Originally Posted by
Brian Rush
I still think that business of "rightful" ownership is the crux of a lot of the disagreement. On what basis is something "rightfully" owned? This is not a simple question, and deserves better than a simple answer.
First off, and to repeat from way back, "ownership" implies coercion and threat of force. To say "this is mine" is to say, "I alone am entitled to use this, and anyone else who does so without my permission will be punished." That is what defines property. The threat of force may be made by the owner, or by the community or the state on the owner's behalf, but it must be made, otherwise there is no property.
On the very simplest level, therefore, property is the seizure of unowned goods and the assertion of privileged use backed by a threat of force.
If we wish to apply less barbaric rules to who owns what (and generally we do), then we must restrict the application of force to those instances which comply with those rules, and refuse to do so otherwise. Also, the situation becomes much more complex when all goods are owned, and so acquisition of property becomes the transfer of goods from one person's ownership to another's, rather than the seizure of unowned goods. In that case, we establish rules whereby property may "legitimately" be transferred, apply force to protect those instances, and apply it to discourage all other forms of property acquisition, which we thereby define as "theft."
Thus, it is somewhat inaccurate to call "theft" the acquisition of property without the owner's permission. Rather, theft is the acquisition of property against the rules governing such acquisition. Sometimes property can be acquired with the owner's permission and still be stolen. We use a different word than "theft" in such cases -- we call it "fraud" -- but it's essentially the same thing. Also, sometimes property can be acquired without the owner's permission without it being theft. For example, if a lawsuit grants a sum in judgment, it's safe to say that the sum is taken without its owner's permission, but this is not theft. The only consistent rule is that if property is transferred against the rules for such transfer, it is not legitimate and may be corrected by force.
Now let's consider the way wealth is produced and ownership of it acquired in our economy. (Again, it's important to consider the real world in the process of forming our moral judgments. Moral principles formed outside that consideration are the equivalent of pure mathematics, and may or may not apply to the reality we actually experience.)
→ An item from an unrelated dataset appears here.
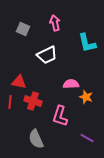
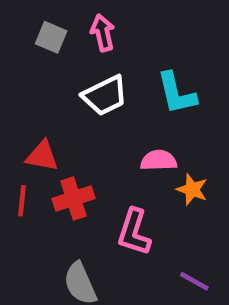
pink arrow: (55, 23) -> (103, 33), moved
cyan L-shape: (87, 43) -> (176, 93), moved
red cross: (33, 101) -> (74, 198), turned -36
Wealth is produced collectively, always. People work together to create wealth, applying thought and effort to natural resources. The resulting wealth is divided among those who work to produce it, according to rules. It's impossible to say in any definitive fashion how much person A contributes to the production of wealth as compared to person B. Thus, a common libertarian principle, that of ownership deriving from labor to add value, becomes useless as a practical matter, for we are never in any real-life case able to determine how much of the wealth produced is generated by one person's labor compared to another's. A different principle than this is required.
In actual practice, we determine ownership by who owns the natural and man-made capital required to produce wealth, not by those who work to add value. The people doing the labor to create the wealth are not entitled to a share of it a priori; it belongs to the owner of the capital, who must buy labor if he needs more of it to produce the wealth than he can supply on his own, but the wealth ultimately produced still belongs to him. In that way, the workers in effect receive a share, but that's not how we think of it. Rather, the work to produce the wealth is treated as a commodity, and is transferred to the owner of the capital just like any other commodity, in exchange for an agreed-upon price. The owner of the capital then owns the labor as well, and so owns the wealth produced with both. Often, this system results in severe inequities. One may rejoice in those inequities as Fruitcake does, or attempt to ameliorate them through government action while accepting the fundamentals of teh system, as Bob Butler would do. One may also propose a more radical change that would hope to eliminate the inequities at the source.
But if one does propose such radical changes, its incumbent on one to pay attention to real-world, practical reality, and consider how such a radically new system would work. Because if it would not, it doesn't matter how righteous and principled it is, it's still a bad idea. That was the problem with Marxism: great in concept, but flawed in practice.
I want to add here that anarchism, as I see it, suffers from a misunderstanding quite analogous to that of Marx. Marx' most basic mistake was the belief that all conflict was class conflict, and so if social classes were eliminated through economic egalitarianism, all conflict would disappear, the state's raison d'etre would be gone, and the state would wither away. In fact, while some conflict certainly IS class-based, not all of it is, and so the elimination of social classes does not eliminate conflict; moreover, social classes tend to form over time without constant collective effort to prevent this -- all of which keeps the state from withering away as predicted.
Anarchism suffers from a similar error, the belief that all aggression and economic inequity derives from the state. Quite obviously some aggression and some economic inequity does, but not all nor, I would say, even most of it, and the state acts to suppress more of these things than it causes.